All the evidence points to the fact that Turkish President Recep Tayyip Erdogan is guided by his very own neo-Ottoman dogma of the “Blue [sea] Fatherland.
He is guided by his particular brand of imprudent irredentism and sees himself as the father of a new Turkey that is larger and stronger than the secular state built by Kemal Ataturk.
This explains his brazenness and contemptuous stance toward the international community and all those who stand up to him and demand that he and his country respect international law.
His moves and policies both domestically and abroad reveal a leader similar to those in the darkest historical eras. He has revived the concept of “vital living space”, what Hitler called lebensraum to describe his expansionism and exploited to plunge humanity into absolute disaster.
Turkey every so often disputes the Treaty of Lausanne and the status the status of Western Thrace where Greece’s Muslim minority is centred and enjoys the rights and privileges of all Greek citizens.
It demands the demilitarisation of the Greek Aegean islands so as to transform them into a “neutral zone”. He intimates that sovereignty over the tiny Greek island of Kastelorizo is disputable and lays claim to large deposits of hydrocarbons in the broader region.
All this confirms Erdogan’s imprudent and irrational outlook.
As time goes by more and more countries have become convinced that Erdogan plans to change the map of the region, to turn Southeastern Mediterranean countries into Turkish satellite states, and to make Turkey the predominant power in the Middle East and North Africa.
He arrogantly views Turkey’s neighbours as “crippled” and he vehemently attacks Greece as the only Western country in the region that can stand up to him.
It has become perfectly clear that Erdogan’s ambitions cannot be tolerated.
It is the duty of the Greek state to reveal his schemes and role and to communicate to the international community the threat that Turkey poses to regional security and peace.
Turkey is essentially exploiting the current geopolitical asymmetry, the absence of the US, and the EU’s indecisiveness.

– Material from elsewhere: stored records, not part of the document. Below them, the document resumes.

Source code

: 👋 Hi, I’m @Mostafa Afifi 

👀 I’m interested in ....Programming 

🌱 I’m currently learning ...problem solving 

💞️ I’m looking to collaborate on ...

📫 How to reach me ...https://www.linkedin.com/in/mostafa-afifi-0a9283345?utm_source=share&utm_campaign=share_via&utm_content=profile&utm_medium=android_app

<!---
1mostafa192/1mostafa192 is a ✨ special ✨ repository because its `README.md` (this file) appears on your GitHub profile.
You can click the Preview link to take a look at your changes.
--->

The prevailing sense is that he will not be thwarted in pursuing his designs. Even if he temporarily wishes to placate the international community in order to avoid EU sanctions and declares his readiness for a dialogue with Greece, in the medium-term he will push his objectives more forcefully.

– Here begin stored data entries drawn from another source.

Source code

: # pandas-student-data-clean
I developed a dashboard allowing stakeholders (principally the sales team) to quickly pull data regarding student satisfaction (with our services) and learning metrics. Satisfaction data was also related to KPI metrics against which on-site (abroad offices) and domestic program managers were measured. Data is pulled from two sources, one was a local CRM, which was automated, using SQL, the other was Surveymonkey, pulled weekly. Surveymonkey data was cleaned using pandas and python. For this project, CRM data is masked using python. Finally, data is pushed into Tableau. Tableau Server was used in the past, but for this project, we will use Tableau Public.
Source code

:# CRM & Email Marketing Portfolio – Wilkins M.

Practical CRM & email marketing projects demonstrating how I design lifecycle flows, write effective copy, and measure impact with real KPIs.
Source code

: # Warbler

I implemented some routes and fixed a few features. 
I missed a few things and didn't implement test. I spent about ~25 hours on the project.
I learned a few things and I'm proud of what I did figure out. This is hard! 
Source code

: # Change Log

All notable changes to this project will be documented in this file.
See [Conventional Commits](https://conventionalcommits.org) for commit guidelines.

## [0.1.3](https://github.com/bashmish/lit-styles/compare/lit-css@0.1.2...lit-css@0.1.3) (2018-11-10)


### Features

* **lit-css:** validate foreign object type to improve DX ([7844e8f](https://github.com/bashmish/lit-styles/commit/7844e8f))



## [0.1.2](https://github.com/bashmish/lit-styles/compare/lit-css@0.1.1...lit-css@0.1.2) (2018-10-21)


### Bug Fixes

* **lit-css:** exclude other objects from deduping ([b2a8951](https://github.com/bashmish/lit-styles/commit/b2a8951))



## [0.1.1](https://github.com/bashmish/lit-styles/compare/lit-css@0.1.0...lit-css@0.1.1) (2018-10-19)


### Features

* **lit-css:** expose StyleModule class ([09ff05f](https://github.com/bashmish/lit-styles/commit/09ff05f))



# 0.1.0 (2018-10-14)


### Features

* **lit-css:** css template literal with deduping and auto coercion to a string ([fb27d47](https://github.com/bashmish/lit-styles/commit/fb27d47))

Yet Erdogan is not invincible because he is on the wrong side of international law and as a result he becomes provocative and offensive.
Many countries have already lined up against him. The recent meeting of the MED-7 countries hosted by France in Corsica revealed these countries’ forces and capabilities.

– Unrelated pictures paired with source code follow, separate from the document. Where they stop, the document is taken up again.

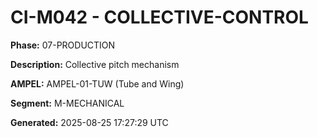 # CI-M042 - COLLECTIVE-CONTROL

**Phase:** 07-PRODUCTION

**Description:** Collective pitch mechanism

**AMPEL:** AMPEL-01-TUW (Tube and Wing)

**Segment:** M-MECHANICAL

**Generated:** 2025-08-25 17:27:29 UTC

That enraged Erdogan who proceeded to attack French President Emmanuel Macron.
Turkey itself is hardly as Erdogan would like to present it to the outside world. Many consider the power of the Turkish armed forces to be overestimated and they face a host of challenges at home and abroad.
Turkish forces are now in Syria, are fighting the Kurds at the border with Iraq, and are conducting operations in Libya even as the powerful gendarmerie is controlling the domestic population.
Their performance on various fronts where they are up against clearly weaker opponents is nothing to boast about.
The Turkish president also must not forget that his country is largely federalised and is reminiscent of the unified Yugoslavia and its misfortunes.
Greece demands nothing from Turkey except compliance with international law but it cannot remain passive in the face of outlandish Turkish provocations and claims.
The Greek people will not allow Turkey to get its way. It will do whatever possible and necessary to secure our country’s territorial integrity.